Fragmento del documento
12.10.15

Retrato de la violencia



La violencia es como un flujo, es un espíritu, que vive desde los orígenes del universo. Es una energía que circula por los mundos, y en este mundo sobrevive atravesando almas, interviniendo cuerpos humanos. Es necesario entender que la violencia no surge en las individualidades humanas, sino que estas se dejan atravesar por su espíritu y adquieren o manifiestan sus infinitas formas. El cuerpo  y el intelecto humano se convierten en su expresión física. La violencia una vez satisfecha, abandona y sigue fluyendo por el mundo, pero no necesariamente abandona del todo, pues es como un cometa.

Sólo los preparados pueden canalizar la energía de la violencia y convertirla en beneficio, sin dejar que se deposite ni deje rastros en sus particularidades. Intentar absorberla puede resultar pernicioso, ya que se trata de un espíritu antiguo, de gran tamaño y fuerza. Tendremos la impresión de que una vez absorbida la hayamos eliminado, pero lo que en verdad ocurre es que la vamos comprimiendo en nuestro ser, vamos construyendo en nosotros una suerte de memoria suya, y nuestra consciencia individual pasa a un estado intermedio. Es decir, la violencia se deposita, o deposita parte de sí, y actúa en nosotros desde el inconsciente. Lo saludable es canalizarla, dejarla fluir, que nos atraviese sin obstáculos procurando que su salida sea conducida a activar mecanismo beneficiosos, como por ejemplo alguna actividad deportiva, o insultar a alguna cosa, una presencia inanimada, algún cuerpo frío.

Si no sabemos interpretar correctamente nuestra humanidad como un conducto, para que la fuerza de la violencia continúe su fluir, transformará negativamente nuestra humanidad, la corroerá, y progresivamente afectará nuestro entorno. La violencia es uno de los espíritus de la separación, hay que saberlo, es su acometido dejar en el mundo humanidades solas, aisladas. A diferencia del amor, cuyo propósito es fusionar, la violencia, junto a otros espíritus, se propone enfriar.

Cabe advertir que la violencia, como todo espíritu, no está sujeta a categorías desde la palabra, es decir, no basta con señalar determinados actos humanos como violentos, estos no son nada más que expresiones, consecuencias. Lo importante, y lo verdaderamente útil, es detenerse, contemplar, en la precaución. Es necesario aprender, ante todo, a leer los flujos invisibles.

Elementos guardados
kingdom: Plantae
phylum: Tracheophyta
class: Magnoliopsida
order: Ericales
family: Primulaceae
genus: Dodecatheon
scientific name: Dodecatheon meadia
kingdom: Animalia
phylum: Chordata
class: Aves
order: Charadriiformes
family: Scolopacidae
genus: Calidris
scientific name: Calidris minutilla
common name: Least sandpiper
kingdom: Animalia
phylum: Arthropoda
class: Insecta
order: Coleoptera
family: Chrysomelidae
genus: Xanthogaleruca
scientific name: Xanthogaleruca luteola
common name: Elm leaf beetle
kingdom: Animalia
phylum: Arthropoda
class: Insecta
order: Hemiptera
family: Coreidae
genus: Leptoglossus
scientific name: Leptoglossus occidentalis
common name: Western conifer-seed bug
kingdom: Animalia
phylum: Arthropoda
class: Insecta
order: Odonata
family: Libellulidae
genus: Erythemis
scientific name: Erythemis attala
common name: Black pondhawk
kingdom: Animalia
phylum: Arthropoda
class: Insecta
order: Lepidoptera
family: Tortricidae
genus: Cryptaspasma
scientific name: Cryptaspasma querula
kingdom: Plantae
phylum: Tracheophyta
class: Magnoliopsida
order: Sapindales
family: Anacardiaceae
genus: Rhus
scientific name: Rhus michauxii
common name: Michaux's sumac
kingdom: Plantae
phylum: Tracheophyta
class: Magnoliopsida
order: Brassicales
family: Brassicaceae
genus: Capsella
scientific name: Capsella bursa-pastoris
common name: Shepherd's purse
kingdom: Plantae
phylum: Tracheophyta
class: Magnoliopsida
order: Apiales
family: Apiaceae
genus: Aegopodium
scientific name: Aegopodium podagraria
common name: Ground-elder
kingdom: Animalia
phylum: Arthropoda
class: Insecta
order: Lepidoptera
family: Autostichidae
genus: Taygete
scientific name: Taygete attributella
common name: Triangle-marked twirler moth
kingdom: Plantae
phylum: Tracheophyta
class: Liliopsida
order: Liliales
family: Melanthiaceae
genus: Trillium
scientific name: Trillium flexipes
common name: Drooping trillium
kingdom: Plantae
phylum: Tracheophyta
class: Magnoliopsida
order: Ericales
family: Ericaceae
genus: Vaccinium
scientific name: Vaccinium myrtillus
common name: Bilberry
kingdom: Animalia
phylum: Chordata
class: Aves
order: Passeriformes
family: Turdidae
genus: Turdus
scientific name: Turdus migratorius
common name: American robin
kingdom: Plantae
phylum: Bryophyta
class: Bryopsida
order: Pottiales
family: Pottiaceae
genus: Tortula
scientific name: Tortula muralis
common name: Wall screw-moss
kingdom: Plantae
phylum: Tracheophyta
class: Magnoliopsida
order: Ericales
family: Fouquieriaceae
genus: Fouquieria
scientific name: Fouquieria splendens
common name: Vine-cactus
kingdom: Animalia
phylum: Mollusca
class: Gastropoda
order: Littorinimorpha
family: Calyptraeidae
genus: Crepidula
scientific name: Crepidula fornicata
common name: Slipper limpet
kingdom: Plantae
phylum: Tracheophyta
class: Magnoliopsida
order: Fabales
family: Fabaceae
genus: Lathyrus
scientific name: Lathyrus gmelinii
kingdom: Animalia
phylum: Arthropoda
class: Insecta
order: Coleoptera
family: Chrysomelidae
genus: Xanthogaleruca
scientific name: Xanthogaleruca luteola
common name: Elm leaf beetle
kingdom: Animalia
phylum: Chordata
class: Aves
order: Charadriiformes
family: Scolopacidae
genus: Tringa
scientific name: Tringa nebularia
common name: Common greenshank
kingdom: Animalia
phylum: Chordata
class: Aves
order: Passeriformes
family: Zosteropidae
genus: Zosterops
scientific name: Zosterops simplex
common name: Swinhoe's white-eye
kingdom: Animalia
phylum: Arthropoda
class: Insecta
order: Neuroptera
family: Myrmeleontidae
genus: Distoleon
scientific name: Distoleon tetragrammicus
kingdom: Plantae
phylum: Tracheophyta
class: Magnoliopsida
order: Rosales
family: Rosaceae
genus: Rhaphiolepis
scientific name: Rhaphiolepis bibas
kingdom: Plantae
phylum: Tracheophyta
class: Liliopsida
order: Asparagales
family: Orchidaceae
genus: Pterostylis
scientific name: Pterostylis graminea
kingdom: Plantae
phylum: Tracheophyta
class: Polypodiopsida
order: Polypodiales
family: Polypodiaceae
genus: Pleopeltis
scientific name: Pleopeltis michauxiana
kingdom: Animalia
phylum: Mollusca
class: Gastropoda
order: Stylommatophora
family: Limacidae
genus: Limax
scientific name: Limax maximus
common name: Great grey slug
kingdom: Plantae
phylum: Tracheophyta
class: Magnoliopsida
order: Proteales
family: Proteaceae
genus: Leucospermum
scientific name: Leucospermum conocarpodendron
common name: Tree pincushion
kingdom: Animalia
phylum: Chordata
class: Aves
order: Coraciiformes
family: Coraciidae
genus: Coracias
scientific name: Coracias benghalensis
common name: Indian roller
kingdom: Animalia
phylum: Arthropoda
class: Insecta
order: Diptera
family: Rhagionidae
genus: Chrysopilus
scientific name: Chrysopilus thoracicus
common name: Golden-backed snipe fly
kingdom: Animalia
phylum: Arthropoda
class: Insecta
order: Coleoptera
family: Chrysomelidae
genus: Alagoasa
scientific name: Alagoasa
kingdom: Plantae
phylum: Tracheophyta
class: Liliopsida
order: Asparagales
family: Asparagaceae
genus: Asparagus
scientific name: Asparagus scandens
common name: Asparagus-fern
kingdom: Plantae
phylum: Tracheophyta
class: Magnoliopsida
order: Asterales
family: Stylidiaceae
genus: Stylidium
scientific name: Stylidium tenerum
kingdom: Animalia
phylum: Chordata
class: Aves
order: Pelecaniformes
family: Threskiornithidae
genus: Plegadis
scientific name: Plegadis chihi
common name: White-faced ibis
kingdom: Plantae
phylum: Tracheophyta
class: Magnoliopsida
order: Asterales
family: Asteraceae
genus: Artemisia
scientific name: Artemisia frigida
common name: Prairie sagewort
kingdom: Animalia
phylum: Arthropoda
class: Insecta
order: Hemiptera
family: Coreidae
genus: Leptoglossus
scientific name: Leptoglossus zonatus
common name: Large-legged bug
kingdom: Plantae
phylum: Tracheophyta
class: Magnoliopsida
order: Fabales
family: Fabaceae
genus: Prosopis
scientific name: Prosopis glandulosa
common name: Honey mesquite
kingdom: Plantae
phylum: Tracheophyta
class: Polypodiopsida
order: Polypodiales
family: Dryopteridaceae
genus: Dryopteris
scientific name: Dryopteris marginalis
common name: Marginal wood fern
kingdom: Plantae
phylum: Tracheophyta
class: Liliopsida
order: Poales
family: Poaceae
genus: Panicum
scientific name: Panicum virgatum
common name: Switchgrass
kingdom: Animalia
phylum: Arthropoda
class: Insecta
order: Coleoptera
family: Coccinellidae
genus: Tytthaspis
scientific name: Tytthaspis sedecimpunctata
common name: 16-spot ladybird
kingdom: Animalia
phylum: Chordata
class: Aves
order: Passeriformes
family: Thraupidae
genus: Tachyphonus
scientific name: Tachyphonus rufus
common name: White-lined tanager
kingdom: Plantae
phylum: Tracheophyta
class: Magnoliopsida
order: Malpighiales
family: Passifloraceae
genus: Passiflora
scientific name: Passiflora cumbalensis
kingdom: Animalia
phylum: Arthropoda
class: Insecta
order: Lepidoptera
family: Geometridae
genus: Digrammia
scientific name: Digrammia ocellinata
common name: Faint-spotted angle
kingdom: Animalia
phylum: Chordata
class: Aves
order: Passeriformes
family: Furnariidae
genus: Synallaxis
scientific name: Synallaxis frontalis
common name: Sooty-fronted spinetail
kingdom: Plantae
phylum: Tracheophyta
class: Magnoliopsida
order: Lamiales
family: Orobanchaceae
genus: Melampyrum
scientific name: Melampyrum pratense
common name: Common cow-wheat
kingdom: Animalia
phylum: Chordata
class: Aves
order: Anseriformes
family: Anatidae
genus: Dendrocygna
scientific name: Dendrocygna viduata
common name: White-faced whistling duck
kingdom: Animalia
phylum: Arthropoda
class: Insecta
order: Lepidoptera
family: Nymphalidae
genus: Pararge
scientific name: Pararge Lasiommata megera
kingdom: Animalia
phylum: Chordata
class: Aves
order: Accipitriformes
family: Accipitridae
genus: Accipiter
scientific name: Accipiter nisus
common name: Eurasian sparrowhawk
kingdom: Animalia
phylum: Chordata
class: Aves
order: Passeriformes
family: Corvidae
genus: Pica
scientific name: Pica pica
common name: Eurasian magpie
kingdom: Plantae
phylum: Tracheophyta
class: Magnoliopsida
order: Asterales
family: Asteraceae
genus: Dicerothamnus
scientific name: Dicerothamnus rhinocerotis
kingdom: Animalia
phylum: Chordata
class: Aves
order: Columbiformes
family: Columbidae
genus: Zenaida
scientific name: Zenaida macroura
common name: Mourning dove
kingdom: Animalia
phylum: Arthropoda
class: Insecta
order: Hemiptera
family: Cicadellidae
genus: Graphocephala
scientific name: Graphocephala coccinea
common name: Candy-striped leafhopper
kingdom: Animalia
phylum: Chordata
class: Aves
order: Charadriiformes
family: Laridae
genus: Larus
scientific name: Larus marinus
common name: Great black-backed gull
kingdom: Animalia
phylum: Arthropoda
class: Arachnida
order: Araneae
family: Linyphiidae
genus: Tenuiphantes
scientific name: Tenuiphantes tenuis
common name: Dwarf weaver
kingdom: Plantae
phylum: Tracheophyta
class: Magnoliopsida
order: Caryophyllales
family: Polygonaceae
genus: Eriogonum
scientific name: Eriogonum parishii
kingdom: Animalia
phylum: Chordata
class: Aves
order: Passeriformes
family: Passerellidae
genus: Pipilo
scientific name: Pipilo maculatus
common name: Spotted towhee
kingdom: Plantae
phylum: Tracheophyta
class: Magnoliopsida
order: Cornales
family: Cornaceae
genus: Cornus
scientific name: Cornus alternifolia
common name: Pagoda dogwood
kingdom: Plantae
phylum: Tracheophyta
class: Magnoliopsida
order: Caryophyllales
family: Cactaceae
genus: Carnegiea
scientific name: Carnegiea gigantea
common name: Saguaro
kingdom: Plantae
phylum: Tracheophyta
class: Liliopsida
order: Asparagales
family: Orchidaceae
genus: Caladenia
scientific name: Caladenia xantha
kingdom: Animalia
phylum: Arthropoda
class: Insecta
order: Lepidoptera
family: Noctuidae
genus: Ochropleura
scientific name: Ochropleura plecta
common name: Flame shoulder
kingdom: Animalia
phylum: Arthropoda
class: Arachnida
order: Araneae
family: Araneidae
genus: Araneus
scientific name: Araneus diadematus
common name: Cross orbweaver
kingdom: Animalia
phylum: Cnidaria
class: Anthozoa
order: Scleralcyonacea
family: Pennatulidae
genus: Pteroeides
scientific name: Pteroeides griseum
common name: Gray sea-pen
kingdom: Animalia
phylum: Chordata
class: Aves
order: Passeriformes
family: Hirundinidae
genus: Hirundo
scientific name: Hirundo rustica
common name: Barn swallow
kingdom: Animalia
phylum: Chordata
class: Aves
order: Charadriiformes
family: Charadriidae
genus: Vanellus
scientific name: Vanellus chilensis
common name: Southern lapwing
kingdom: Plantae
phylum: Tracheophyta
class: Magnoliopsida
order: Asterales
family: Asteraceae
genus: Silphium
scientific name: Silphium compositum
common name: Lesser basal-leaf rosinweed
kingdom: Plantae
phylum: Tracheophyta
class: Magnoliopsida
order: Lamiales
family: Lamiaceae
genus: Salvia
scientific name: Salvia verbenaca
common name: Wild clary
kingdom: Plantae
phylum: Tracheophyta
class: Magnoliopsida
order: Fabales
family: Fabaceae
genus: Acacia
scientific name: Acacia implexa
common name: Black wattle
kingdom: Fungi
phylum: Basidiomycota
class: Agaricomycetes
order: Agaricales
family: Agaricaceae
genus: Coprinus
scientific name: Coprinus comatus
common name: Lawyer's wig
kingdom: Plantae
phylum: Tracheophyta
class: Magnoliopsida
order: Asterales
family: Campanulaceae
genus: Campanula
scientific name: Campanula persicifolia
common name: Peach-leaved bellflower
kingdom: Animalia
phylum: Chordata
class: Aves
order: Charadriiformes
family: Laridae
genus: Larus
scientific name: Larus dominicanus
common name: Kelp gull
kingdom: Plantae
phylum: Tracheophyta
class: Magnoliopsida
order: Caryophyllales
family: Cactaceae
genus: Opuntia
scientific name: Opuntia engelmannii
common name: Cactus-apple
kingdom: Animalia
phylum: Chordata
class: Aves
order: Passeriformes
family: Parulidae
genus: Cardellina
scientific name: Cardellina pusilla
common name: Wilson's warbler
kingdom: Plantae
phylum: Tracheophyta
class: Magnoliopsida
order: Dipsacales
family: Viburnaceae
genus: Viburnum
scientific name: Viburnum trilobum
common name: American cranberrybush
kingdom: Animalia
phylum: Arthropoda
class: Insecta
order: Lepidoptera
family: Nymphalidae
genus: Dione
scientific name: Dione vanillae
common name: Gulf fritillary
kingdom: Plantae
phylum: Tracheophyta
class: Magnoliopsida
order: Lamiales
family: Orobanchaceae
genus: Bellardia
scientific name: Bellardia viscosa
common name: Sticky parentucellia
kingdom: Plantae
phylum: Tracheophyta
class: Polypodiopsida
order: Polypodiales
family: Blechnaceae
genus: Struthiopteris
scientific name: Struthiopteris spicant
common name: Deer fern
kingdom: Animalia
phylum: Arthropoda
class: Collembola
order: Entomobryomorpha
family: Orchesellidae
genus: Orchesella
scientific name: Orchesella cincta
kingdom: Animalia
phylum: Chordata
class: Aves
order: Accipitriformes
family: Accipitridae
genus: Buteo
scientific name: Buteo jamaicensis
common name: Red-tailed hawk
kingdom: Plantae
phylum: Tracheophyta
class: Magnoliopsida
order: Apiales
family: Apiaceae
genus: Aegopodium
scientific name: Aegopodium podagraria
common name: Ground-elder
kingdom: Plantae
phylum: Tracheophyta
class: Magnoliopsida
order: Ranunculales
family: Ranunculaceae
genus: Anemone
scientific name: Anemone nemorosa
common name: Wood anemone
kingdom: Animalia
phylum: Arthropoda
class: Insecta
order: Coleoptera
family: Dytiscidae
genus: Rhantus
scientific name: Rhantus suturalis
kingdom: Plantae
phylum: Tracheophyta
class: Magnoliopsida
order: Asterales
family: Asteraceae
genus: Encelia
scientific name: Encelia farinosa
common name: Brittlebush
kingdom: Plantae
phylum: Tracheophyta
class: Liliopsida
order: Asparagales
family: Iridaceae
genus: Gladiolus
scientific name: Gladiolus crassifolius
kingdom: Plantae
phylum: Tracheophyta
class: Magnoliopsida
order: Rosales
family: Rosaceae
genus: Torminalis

Tu objetivo
Según el texto sobre la violencia, ¿qué le ocurrirá a nuestra humanidad "si no sabemos interpretar correctamente nuestra humanidad como un conducto"? Enumera todas las consecuencias que se mencionan. Los registros no guardan relación alguna con el texto.

Resultado de la tarea
- La violencia transformará negativamente nuestra humanidad.
- La corroerá.
- Progresivamente afectará nuestro entorno.